They also found a lack of tetanus immunisation among fishermen, prompting a recommendation for their immunisation.
The report showed that the clean-up of the accumulated refuse was done, while insecticide powder was distributed to deal with insects and vermin on the cay and a request made for the Storage and Infestation Division to carry out treatment against “bed bugs”.
Since then, the Kingston and St Andrew Health Department has assessed the solid waste issues on the cays, while the vector control team has undertaken “cleaning-up activities as well as rat baiting and spraying for bed bugs, cockroaches and flies (2004)’.
Further treatment for the infestation of flies, cockroaches, bed bugs and rodents was done in 2006. However, this was just a temporary solution “as improvement of the sanitary conditions on the cays is the only real way of reducing the vector problems”, the 2006 report said.
Everton Baker, chief public health inspector with the Kingston and St Andrew Health Department, attested to this when contacted yesterday.
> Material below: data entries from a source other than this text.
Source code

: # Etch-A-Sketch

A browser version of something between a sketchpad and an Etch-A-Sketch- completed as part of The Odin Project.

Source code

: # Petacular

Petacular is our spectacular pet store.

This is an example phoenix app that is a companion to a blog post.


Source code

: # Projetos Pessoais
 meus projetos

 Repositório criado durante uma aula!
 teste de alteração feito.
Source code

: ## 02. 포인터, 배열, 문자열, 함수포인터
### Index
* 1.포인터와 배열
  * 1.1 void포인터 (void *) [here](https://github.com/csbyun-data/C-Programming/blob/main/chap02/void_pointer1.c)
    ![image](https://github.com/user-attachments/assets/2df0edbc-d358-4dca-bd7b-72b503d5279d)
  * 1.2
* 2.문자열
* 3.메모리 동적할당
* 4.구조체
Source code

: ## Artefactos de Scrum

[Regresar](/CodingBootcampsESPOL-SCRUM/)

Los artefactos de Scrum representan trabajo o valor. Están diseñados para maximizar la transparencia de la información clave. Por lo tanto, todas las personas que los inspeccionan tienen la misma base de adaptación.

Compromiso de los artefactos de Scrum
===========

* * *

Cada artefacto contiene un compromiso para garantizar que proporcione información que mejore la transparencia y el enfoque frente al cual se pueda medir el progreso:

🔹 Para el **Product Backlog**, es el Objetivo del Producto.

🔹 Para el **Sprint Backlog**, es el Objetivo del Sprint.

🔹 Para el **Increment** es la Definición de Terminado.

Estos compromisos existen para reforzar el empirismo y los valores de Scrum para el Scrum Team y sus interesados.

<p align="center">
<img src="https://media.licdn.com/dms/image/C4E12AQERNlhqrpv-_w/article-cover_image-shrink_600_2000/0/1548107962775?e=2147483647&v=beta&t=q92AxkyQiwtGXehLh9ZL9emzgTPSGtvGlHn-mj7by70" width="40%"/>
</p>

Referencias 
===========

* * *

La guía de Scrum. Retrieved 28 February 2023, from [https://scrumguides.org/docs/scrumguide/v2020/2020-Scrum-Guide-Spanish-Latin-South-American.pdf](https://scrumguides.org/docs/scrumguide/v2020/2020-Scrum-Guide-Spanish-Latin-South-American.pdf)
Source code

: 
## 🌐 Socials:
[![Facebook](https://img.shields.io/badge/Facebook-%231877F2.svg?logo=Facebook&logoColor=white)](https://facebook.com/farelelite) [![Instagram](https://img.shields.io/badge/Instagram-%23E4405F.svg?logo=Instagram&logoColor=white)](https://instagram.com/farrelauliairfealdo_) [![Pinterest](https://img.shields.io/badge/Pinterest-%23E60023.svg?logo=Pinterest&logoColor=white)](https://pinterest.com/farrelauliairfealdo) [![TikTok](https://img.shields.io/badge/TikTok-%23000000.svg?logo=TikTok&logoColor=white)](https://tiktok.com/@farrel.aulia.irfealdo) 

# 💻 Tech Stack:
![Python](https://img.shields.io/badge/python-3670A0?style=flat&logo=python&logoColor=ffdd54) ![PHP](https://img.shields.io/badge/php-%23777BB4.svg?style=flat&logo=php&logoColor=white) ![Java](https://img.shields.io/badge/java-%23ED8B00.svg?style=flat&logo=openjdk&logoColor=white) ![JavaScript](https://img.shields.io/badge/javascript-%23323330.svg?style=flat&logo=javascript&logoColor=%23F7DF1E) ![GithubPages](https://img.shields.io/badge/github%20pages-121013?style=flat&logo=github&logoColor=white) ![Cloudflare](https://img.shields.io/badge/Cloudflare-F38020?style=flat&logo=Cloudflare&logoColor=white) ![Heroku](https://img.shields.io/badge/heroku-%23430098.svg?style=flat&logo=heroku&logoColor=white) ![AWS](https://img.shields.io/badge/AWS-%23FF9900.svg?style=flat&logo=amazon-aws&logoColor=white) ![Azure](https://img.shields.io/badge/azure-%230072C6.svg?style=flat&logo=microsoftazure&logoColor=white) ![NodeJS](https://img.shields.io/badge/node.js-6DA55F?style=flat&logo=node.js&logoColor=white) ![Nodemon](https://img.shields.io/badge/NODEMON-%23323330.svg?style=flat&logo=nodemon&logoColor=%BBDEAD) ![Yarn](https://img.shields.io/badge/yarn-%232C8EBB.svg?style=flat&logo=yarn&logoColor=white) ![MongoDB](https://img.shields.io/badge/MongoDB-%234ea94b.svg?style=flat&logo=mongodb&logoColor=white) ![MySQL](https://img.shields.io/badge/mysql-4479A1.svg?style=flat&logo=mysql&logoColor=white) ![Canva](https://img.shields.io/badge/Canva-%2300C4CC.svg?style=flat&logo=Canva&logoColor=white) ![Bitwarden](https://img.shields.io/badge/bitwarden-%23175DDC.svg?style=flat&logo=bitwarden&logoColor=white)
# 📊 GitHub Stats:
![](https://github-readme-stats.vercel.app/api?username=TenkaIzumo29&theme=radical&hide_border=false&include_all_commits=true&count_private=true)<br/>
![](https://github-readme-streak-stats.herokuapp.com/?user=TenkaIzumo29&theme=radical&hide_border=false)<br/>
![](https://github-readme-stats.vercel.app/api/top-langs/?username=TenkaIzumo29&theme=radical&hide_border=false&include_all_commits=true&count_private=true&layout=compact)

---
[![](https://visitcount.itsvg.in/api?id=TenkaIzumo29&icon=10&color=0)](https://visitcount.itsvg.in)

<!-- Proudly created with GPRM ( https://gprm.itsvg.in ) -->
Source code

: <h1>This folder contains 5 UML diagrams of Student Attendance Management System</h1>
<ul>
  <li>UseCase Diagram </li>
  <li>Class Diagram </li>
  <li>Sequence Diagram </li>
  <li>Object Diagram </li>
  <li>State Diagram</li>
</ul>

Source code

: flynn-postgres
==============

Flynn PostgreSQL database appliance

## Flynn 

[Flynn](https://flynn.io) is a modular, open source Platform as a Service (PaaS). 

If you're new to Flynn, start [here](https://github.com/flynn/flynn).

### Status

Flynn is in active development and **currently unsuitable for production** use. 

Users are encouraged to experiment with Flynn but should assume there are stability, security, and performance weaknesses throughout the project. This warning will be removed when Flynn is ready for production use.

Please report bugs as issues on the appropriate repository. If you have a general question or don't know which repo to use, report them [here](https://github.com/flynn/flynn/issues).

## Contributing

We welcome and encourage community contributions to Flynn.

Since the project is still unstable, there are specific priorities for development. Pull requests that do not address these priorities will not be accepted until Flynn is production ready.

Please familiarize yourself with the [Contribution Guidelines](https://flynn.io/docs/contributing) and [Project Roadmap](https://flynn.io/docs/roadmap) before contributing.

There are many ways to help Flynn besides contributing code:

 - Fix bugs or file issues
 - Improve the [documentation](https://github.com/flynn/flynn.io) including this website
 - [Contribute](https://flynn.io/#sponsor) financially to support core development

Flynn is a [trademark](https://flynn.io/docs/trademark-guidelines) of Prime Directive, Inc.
It is these measures, he said, that have so far helped to divert a public health nightmare.
However, Baker said a more concerted effort will have to be made to arrest the problems at the cays, which are nationally and regionally significant breeding sites for birds, including the Masked Booby, the Laughing Gull, and the Royal Tern.
“Going forward, there has to be an intervention where things are ordered and managed and there is an institutional framework, like policing on a regular basis — including by people who are regular residents there [who could serve as] monitors,” he told the Observer.
“Also, the persons going there, the licence would have to be tied to a number of agencies, so you have a food handler’s permit and other things. [That way] your licence is a comprehensive one.” Critically, if the garbage problem is to be addressed, he said, there would also need to be a restriction on the items allowed on to the cays.
Permanent Secretary in the Ministry of Agriculture and Fisheries Donovan Stanberry yesterday insisted that the problems affecting the cays were outside the ministry’s scope of responsibilities. However, he said they were, nonetheless, willing to play a role through collaboration with other stakeholders. “…Our responsibility is the management of our fisheries resources out there,” he said.
“[However], the ministry is aware that the conditions out there are not as they should be and we are willing to work with the police, the Ministry of Health, the Kingston and St Andrew Corporation [and whoever else to address the problems],” Stanberry said.
JET boss Diana McCaulay was yesterday shocked at the sheer volume of garbage at Middle Cay. Like the residents, she said Government needed to act quickly.
“When I stand here, I really am saddened by what seems to be a very clear case of governmental failure and neglect,” she said.
“This is a very important natural resource not only for the fish and the birds, but there are several hundred people living here in completely unsatisfactory conditions and I really want to know how it’s been allowed to get to this stage,” McCaulay added.